GIVEN PASSAGE:
○ ○ ○

Fee estimation for light-clients (Part 3)

By Riccardo Casatta on 1/26/2021 - Tags: Fee, Machine learning

This post is part 3 of 3 of a series. (Part 1, Part 2)

The model
The prediction phase
Conclusion and future development
Acknowledgements

# The model

The code building and training the model with tensorflow (opens new window) is available in google colab notebook (opens new window) (jupyter notebook); you can also download the file as plain python and run it locally. At least 1 hour is needed to train the full model, but it heavily depends on the hardware available.

graph confirm_in blocks vs fee_rate

Do you want to choose the fee without a model? In the last 5 weeks a ~50 sat/vbyte transaction never took more than a day to confirm and a ~10 sat/vbyte never took more than a week

As a reference, in the code we have a calculation of the bitcoin core estimatesmartfee MAE^[1] and drift^[2]. MAE is computed as avg(abs(fee_rate - core_econ)) when core_econ is available (about 1.2M observations, sometime the value is not available when considered too old).

estimatesmartfee mode	MAE [satoshi/vbytes]	drift
economic	28.77	20.79
conservative	46.49	44.73

As seen from the table, the error is quite high, but the positive drift suggests estimatesmartfee prefers to overestimate to avoid transactions not confirming.

As we said in the introduction, network traffic is correlated with time and we have the timestamp of when the transaction has been first seen, however a ML model doesn't like plain numbers too much, but it behaves better with "number that repeats", like categories, so we are converting the timestamp in day_of_week a number from 0 to 6, and hours a number from 0 to 24.

○ ○ ○

STUDY MATERIAL:

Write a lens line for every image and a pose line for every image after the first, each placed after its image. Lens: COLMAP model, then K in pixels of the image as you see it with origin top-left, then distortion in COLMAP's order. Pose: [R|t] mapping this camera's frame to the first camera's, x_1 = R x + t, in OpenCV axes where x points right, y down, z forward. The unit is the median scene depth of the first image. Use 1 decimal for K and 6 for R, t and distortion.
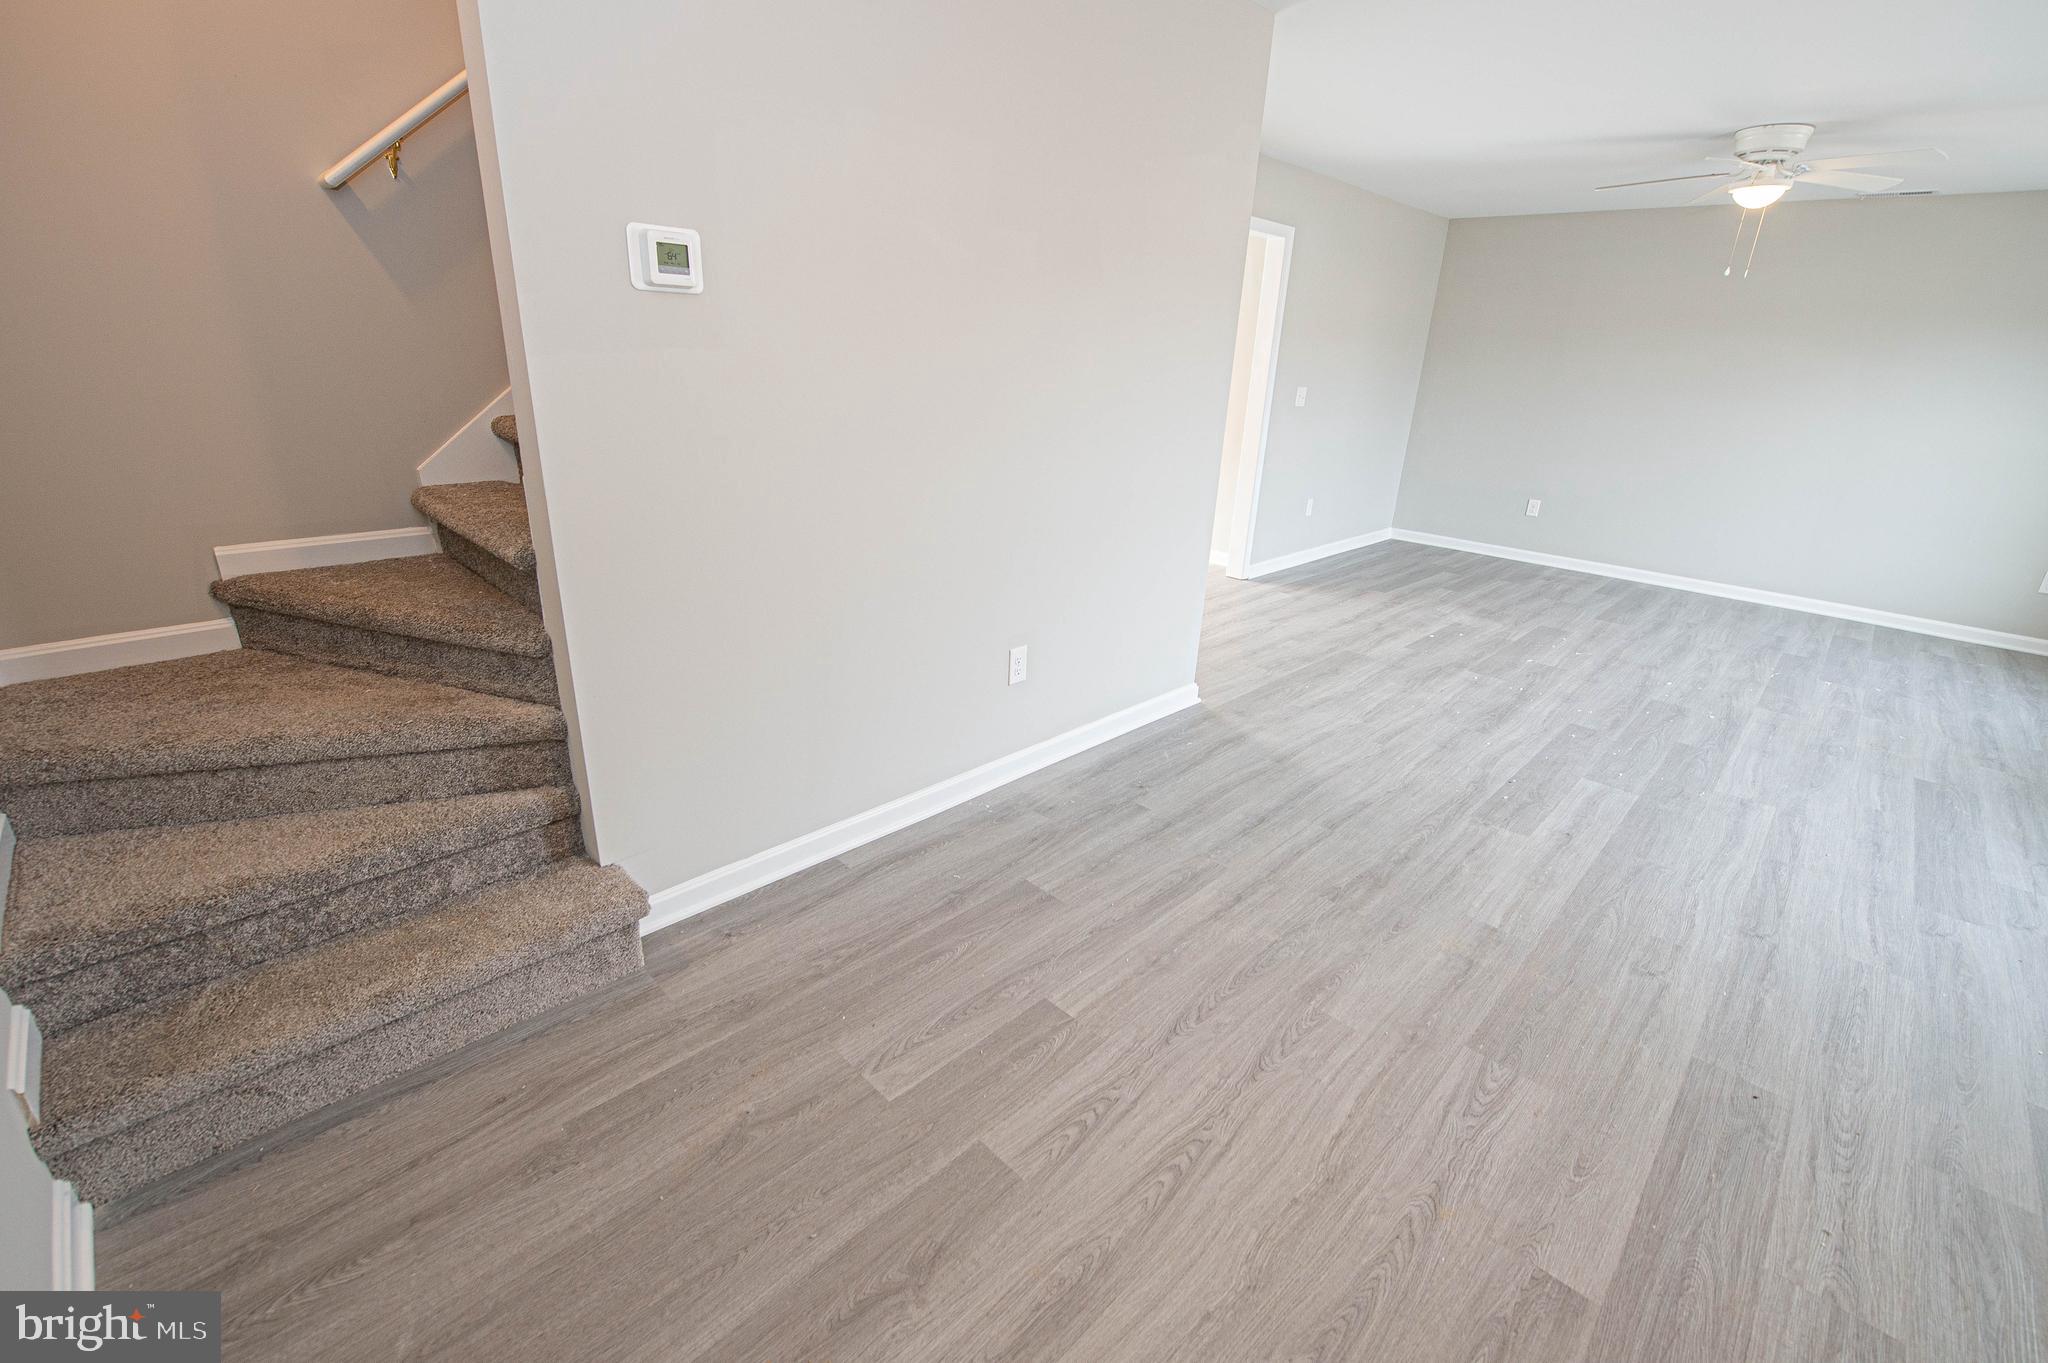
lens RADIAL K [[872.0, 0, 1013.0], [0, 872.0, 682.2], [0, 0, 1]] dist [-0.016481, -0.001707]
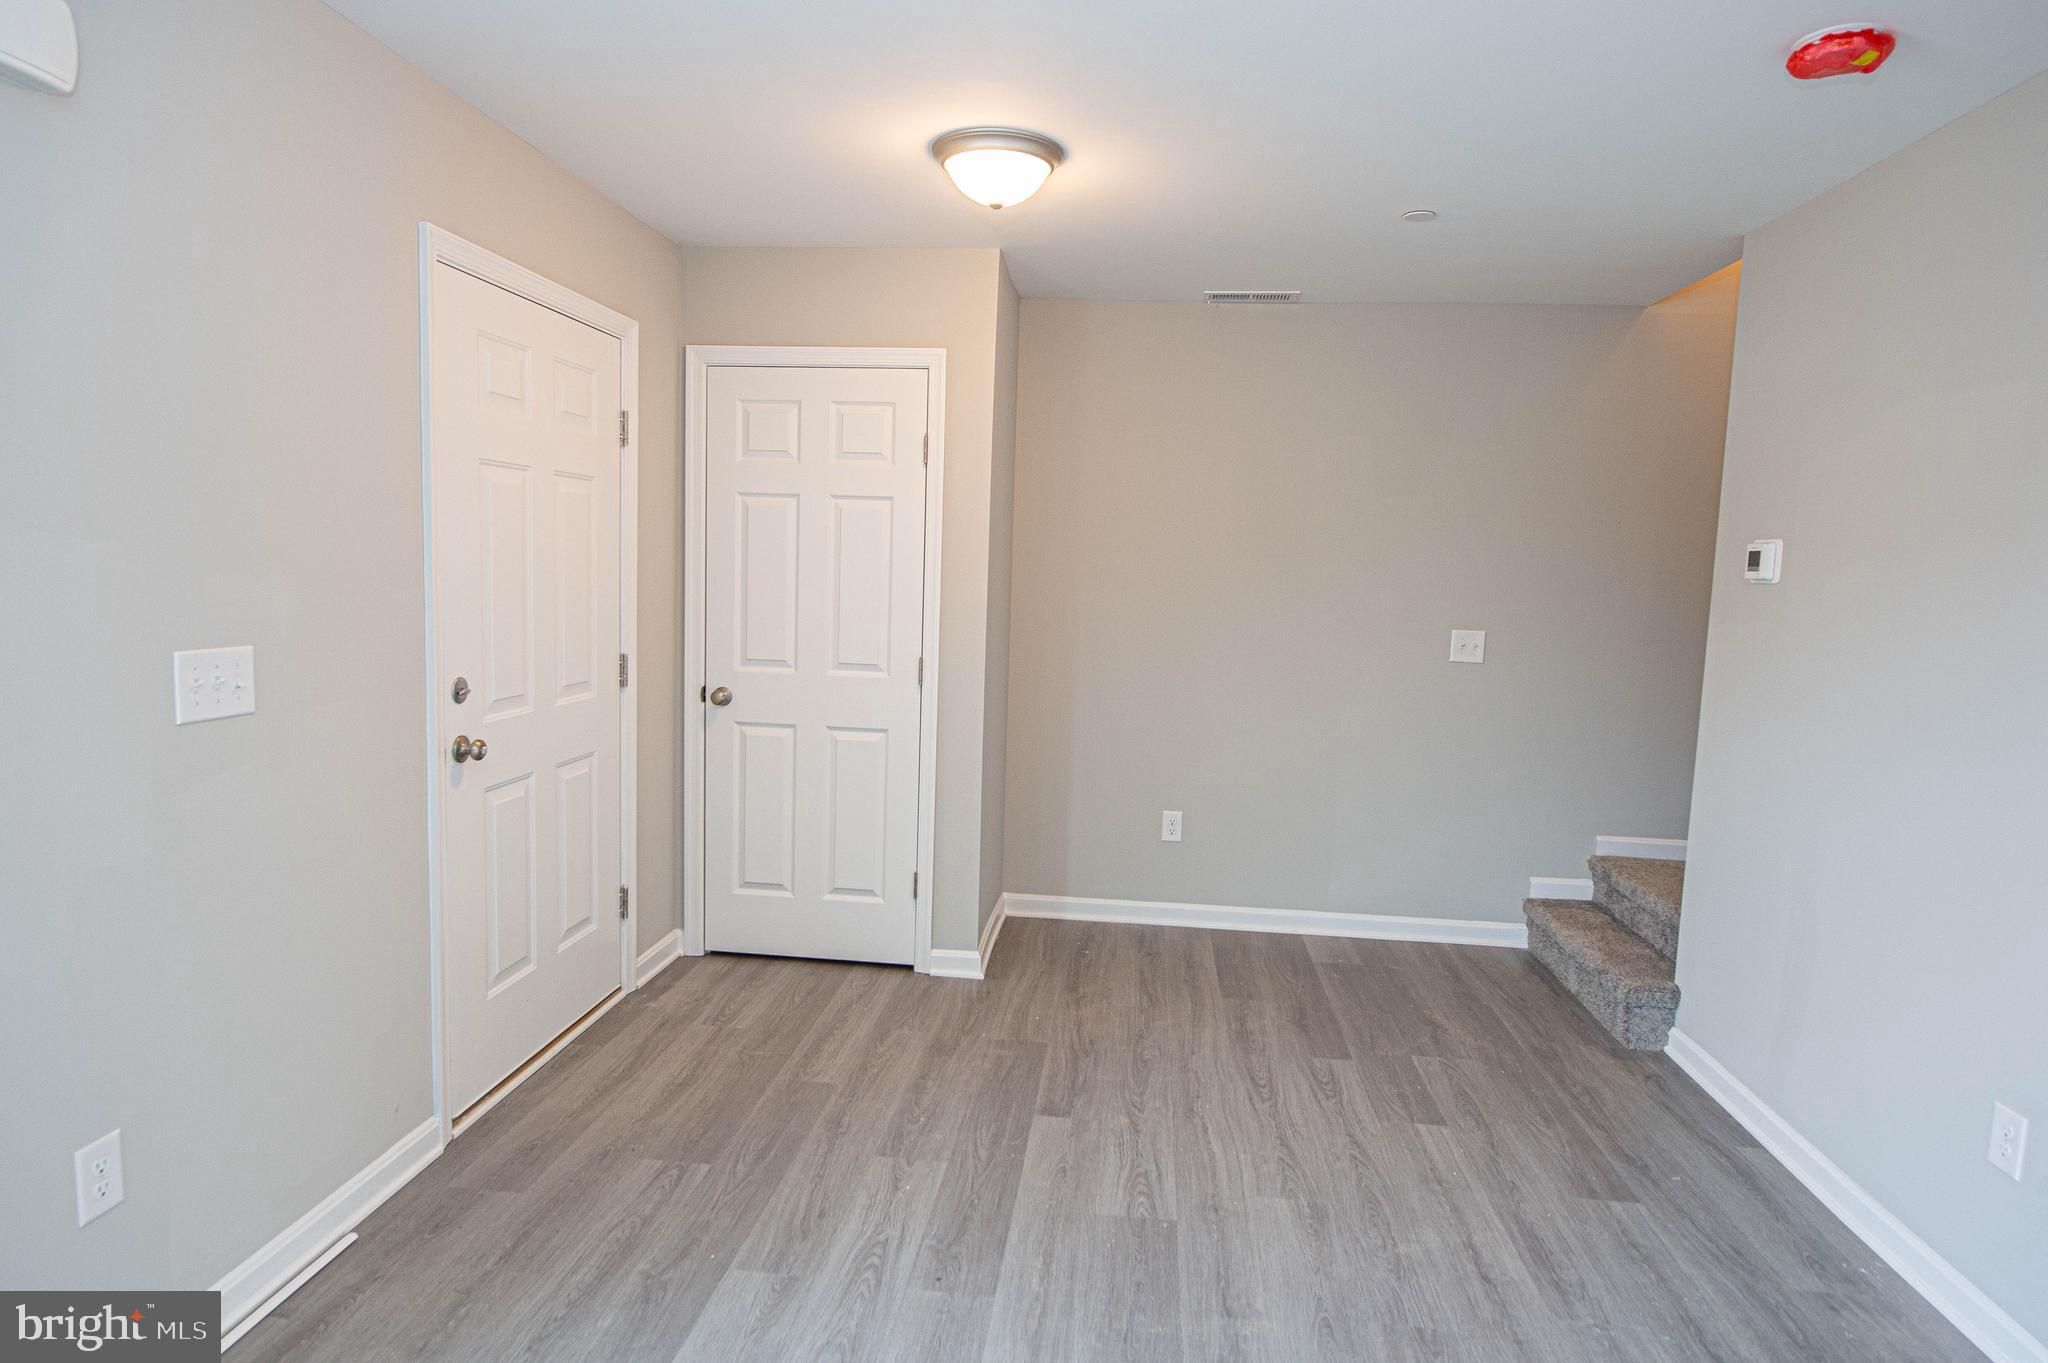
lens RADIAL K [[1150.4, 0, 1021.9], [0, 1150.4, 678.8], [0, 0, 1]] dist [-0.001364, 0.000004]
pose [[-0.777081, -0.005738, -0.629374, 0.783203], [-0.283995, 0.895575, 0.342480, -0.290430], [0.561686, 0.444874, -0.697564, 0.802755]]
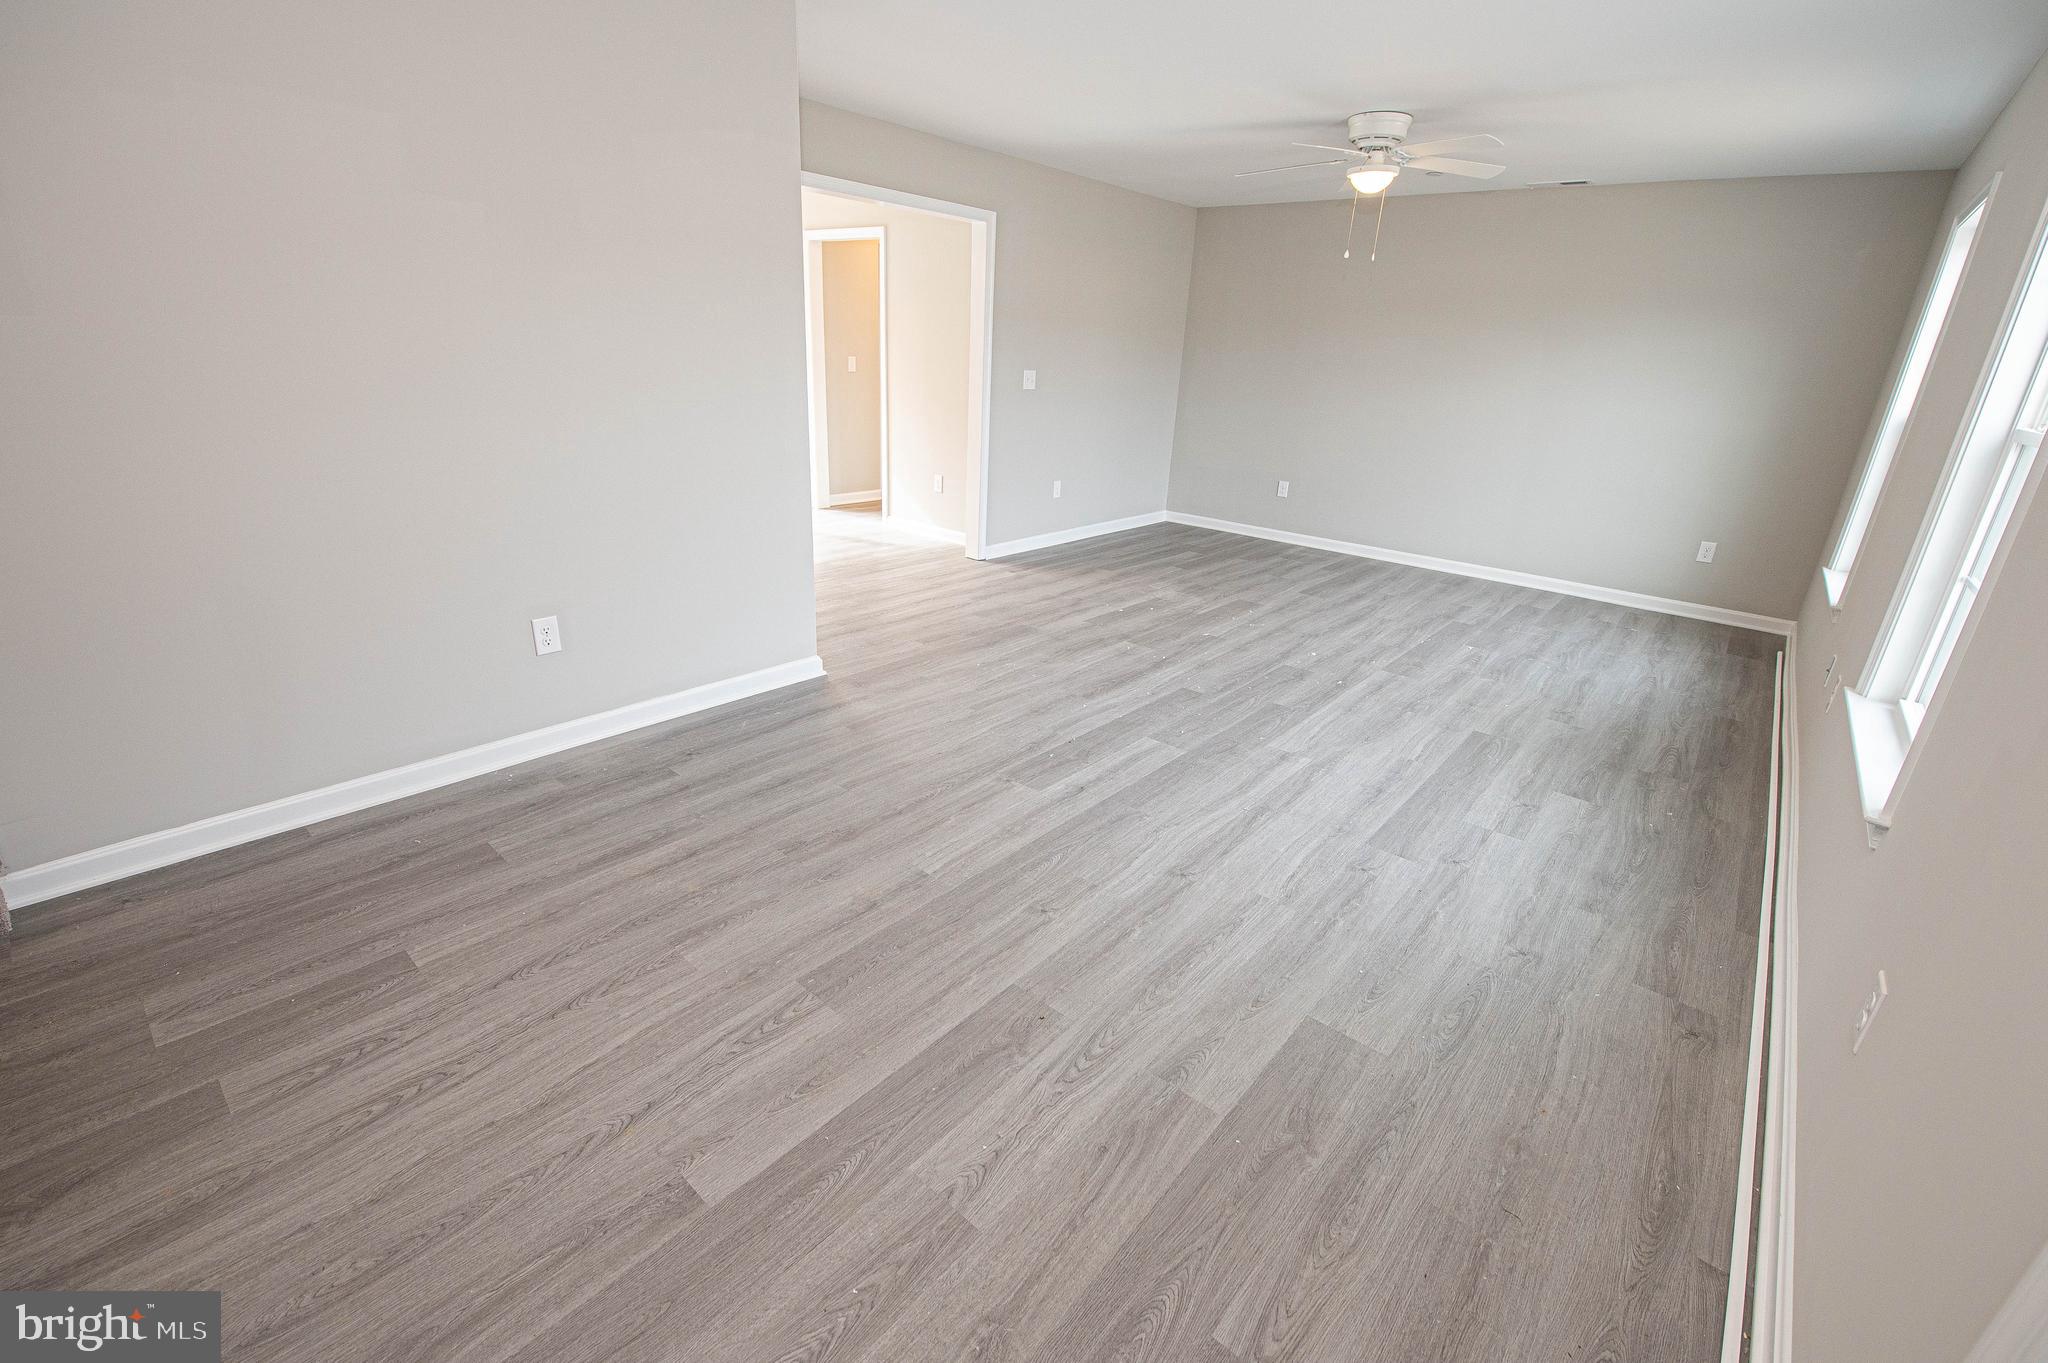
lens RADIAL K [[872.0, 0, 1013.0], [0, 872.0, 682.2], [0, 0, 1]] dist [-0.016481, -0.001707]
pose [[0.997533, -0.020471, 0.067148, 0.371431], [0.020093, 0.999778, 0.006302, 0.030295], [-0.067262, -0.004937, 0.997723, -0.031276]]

○ ○ ○

DIRECTIONS:
A) In the fee estimation post, what is the minimum time needed to train the full model?
B) Please quote the fee estimation post word for word from "Fee estimation for" to "(Part 1, Part 2)".
Rely on the fee estimation post alone, not the listing.

SOLUTIONS BY TASK:
A) At least 1 hour, depending heavily on the hardware available.

B)
Fee estimation for light-clients (Part 3)

By Riccardo Casatta on 1/26/2021 - Tags: Fee, Machine learning

This post is part 3 of 3 of a series. (Part 1, Part 2)